The “snapback mechanism” is part of UN Security Council Resolution 2231, which endorsed the 2015 nuclear deal known as the Joint Comprehensive Plan of Action (JCPOA).
Under Resolution 2231, any party to the accord can file a complaint accusing Iran of non-compliance. If no agreement is reached within 30 days to maintain sanctions relief, all previous UN sanctions automatically “snap back,” including arms embargoes, cargo inspections, and missile restrictions.
On Friday, a phone call between Iran's Foreign Minister Abbas Araghchi, his E3 counterparts and European foreign policy chief Kaja Kallas failed to make any progress.
An Axios report said the call started "in a confrontational tone with the Iranian foreign minister ranting about whether E3 have the right to trigger snapback."
“After E3 pushback, Araghchi expressed some openness to an extension of the snapback but stressed this is for the United Nations Security Council to decide, not for Iran,” the report said citing an unnamed source.
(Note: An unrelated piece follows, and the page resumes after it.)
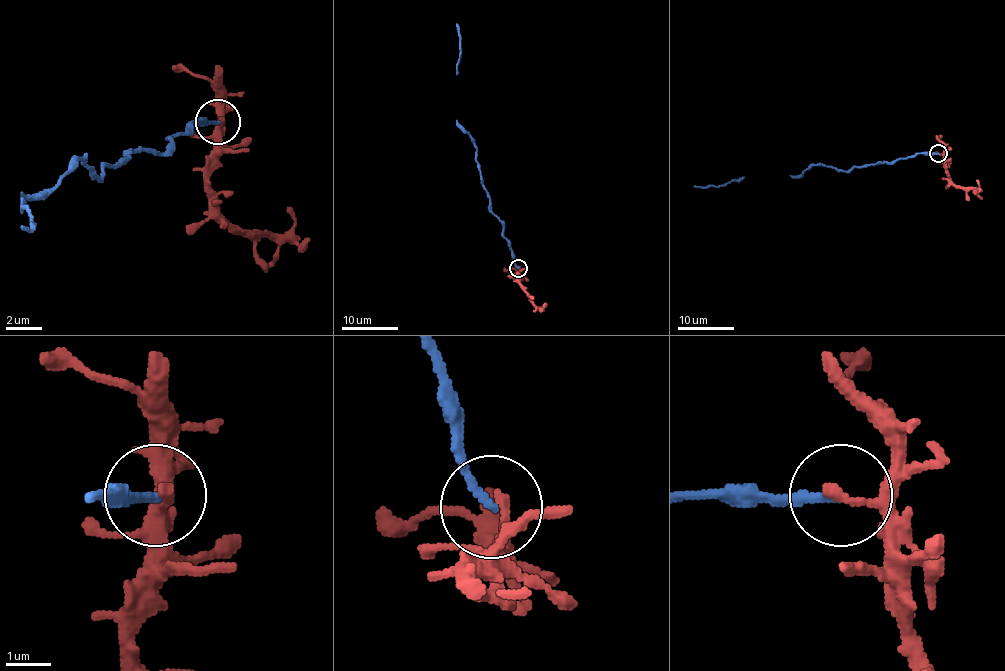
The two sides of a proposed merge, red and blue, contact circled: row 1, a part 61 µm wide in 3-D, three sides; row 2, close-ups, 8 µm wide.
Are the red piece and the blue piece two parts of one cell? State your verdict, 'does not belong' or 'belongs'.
does not belong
"Europe is committed to a diplomatic solution to the nuclear issue. With the deadline for the snapback mechanism fast approaching, Iran’s readiness to engage with the US is crucial. Iran must also fully cooperate with the IAEA," Kallas wrote in a post on X.
The talks between Iran and the E3 are expected to resume in Vienna on Tuesday.
Nearly 75 percent of Britain’s Labour voters back designating Iran’s Revolutionary Guards as a terrorist group, a poll cited by the Telegraph shows, increasing pressures on the prime minister to fulfill his party’s pre-election pledge.
The survey of more than 1,500 adults by pollster JL Partners found that 75% of Labour voters and 65% of the wider public back a ban on the IRGC, while only 5% of Labour voters opposed it, the Telegraph reported on Sunday.
Three-quarters of Labour supporters said the group posed a threat to Britain’s national security.
The findings follow MI5 disclosures that security services and police have foiled at least 20 Iran-linked assassination and kidnap plots in Britain over the past two years.
“The British public are rightly under no illusions about the nature of the Iranian regime. It is clearer than ever that the IRGC poses a threat to the safety and security of everyone in Britain,” the Telegraph quoted Labour MP Jon Pearce as saying.
Senior Conservative figures also urged the government to act. Lord Arbuthnot, a former chair of parliament’s defense select committee, was quoted as saying: “With MI5 telling us they have foiled at least 20 state-sponsored attacks by Iran in the UK, what on earth is holding the Government back from proscribing the IRGC?”
The IRGC, a branch of Iran’s armed forces, is already under British financial sanctions, but critics argue those measures are insufficient.
The poll showed that 51% of the public believe sanctions have failed to curb the group’s activities, and 46% doubt authorities are doing enough to counter IRGC-linked operations in the UK.
As an alternative to proscription, Home Secretary Yvette Cooper has backed proposals for new legislation to give ministers powers to blacklist state agencies such as the IRGC, the newspaper said.
The poll was commissioned by the Iranian Front for the Revival of Law and National Sovereignty, founded by Vahid Beheshti, a political activist and journalist who has staged a protest for more than 900 days outside the Foreign Office.
The debate in Britain comes as other Western allies have already taken action. The United States designated the IRGC as a foreign terrorist organization in 2019, while Canada added the group to its terrorist list in 2023.